◆ **What is being asked**: Each line of the data below that contains "bottle" must be copied.

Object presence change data
-*-*-

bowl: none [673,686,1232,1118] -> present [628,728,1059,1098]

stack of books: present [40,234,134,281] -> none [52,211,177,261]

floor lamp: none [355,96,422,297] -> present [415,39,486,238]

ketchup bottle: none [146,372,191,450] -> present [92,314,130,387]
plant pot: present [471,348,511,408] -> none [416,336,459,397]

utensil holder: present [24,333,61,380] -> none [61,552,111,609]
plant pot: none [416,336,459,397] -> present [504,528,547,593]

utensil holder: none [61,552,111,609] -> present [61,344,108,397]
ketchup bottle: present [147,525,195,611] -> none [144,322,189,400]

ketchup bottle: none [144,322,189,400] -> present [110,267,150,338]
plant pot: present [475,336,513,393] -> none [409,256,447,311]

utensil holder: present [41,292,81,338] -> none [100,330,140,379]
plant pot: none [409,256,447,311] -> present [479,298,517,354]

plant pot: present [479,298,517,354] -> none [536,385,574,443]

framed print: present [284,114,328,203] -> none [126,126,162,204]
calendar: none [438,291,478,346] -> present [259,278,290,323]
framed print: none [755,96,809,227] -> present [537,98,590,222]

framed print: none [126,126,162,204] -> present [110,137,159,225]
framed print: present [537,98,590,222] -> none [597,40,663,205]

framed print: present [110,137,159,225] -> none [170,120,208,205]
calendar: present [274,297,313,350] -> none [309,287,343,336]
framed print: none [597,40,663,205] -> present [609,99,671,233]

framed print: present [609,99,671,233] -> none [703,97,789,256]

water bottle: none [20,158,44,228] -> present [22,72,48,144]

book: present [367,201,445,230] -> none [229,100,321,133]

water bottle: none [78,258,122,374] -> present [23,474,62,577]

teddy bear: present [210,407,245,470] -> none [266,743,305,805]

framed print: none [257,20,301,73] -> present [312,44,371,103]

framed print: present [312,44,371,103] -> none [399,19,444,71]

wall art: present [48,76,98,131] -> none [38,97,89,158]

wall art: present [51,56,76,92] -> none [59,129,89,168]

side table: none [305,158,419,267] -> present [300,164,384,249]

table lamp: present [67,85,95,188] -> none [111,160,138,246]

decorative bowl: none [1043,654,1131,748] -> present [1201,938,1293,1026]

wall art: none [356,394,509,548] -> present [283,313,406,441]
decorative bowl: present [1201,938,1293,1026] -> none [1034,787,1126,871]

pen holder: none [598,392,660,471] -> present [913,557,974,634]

-*-*-

◆ **Exercise response**:
ketchup bottle: none [146,372,191,450] -> present [92,314,130,387]
ketchup bottle: present [147,525,195,611] -> none [144,322,189,400]
ketchup bottle: none [144,322,189,400] -> present [110,267,150,338]
water bottle: none [20,158,44,228] -> present [22,72,48,144]
water bottle: none [78,258,122,374] -> present [23,474,62,577]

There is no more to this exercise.